Human Genome Variation and the concept of Genotype Networks
Giovanni Marco Dall’Olio (1), Jaume Bertranpetit (1), Andreas Wagner (2, 3, 4), Hafid Laayouni (1) ((1) Institut de Biologia Evolutiva, CSIC-Universitat Pompeu Fabra, Barcelona, Spain. (2) Institute of Evolutionary Biology and Environmental Studies, University of Zurich, Switzerland. (3) The Swiss Institute of Bioinformatics, Lausanne, Switzerland. (4) The Santa Fe Institute, Santa Fe, USA.)
(Submitted on 3 Sep 2013)
In 1970, John Maynard-Smith introduced the concept of “Protein Space”, a representation of all the possible protein sequences, as a framework to describe how evolutionary processes take place. Since then, the concepts of protein and of networks of sequences have been applied to a variety of systems, from protein modeling to RNA evolution, and to metabolic systems. Here, we adapted these concepts to the analysis of human DNA sequence data. We focused on the variation that can be represented from Single Nucleotide Variants (SNV) data, and we used the 1000 Genomes dataset to determine how human populations have explored this genotype space.

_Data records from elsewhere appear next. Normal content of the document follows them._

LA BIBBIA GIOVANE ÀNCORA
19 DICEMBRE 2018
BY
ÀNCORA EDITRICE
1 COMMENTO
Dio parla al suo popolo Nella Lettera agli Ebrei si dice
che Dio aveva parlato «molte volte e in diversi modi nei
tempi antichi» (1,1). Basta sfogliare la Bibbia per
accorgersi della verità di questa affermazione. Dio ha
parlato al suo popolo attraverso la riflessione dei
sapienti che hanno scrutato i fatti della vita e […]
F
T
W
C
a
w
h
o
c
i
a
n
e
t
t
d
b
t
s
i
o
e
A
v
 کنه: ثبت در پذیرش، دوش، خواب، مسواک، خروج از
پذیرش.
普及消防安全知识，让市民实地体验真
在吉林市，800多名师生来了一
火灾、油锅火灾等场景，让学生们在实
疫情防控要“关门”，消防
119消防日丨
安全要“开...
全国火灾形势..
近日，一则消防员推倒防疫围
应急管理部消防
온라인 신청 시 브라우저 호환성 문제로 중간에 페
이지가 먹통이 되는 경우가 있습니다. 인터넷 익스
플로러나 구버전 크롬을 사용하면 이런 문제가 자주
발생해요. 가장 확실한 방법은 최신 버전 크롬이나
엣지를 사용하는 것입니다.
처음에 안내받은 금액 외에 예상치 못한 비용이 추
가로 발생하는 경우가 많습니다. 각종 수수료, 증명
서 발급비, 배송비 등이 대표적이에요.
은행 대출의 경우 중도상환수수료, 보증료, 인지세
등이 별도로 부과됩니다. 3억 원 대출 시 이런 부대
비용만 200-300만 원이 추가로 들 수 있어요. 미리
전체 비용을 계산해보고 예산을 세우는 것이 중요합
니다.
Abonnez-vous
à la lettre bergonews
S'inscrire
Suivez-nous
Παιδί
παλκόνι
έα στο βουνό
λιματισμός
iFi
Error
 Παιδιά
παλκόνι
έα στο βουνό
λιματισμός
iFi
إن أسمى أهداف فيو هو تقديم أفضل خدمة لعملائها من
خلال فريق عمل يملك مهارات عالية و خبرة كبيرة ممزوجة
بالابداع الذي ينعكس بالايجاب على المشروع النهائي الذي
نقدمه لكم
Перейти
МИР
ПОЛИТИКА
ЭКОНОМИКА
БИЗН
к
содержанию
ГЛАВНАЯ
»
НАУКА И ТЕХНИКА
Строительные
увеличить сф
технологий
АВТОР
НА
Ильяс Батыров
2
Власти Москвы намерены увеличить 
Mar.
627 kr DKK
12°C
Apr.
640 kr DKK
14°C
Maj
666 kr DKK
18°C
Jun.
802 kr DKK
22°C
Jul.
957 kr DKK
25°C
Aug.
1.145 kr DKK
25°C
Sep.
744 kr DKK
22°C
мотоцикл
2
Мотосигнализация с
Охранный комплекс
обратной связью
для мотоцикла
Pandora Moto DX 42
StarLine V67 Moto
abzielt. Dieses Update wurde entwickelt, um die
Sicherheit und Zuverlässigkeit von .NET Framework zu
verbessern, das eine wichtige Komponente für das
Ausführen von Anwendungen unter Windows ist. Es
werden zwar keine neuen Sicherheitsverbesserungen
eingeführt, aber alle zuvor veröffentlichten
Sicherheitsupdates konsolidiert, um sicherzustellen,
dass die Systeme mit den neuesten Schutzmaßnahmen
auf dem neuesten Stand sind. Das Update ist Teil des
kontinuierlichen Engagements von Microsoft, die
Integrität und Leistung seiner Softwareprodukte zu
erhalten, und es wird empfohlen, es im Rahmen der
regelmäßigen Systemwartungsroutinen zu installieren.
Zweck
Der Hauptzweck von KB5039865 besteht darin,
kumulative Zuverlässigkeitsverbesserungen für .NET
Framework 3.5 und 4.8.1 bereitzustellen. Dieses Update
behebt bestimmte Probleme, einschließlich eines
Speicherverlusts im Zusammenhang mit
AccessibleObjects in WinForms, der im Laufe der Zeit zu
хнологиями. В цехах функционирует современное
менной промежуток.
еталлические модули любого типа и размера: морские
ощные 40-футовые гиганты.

Our results include a genome-wide survey of how the genotype networks of human populations vary along the genome, and a framework to calculate the properties of these networks from sequencing data. Moreover, we found that, in coding regions, these networks tend to be both more “extended” in the space, and also more connected, than in non-coding regions. The application of the concept of genotype networks can provide a new opportunity to understand the evolutionary processes that shaped our genome. If we learn how human populations have explored the genotype space, we can achieve a better understanding of how selective pressures such as pathogens and diseases have shaped the evolution of a region of the genome, and how different regions have evolved. Combined with the availability of larger datasets of sequencing data, genotype networks represent a new approach to the study of human genetic diversity.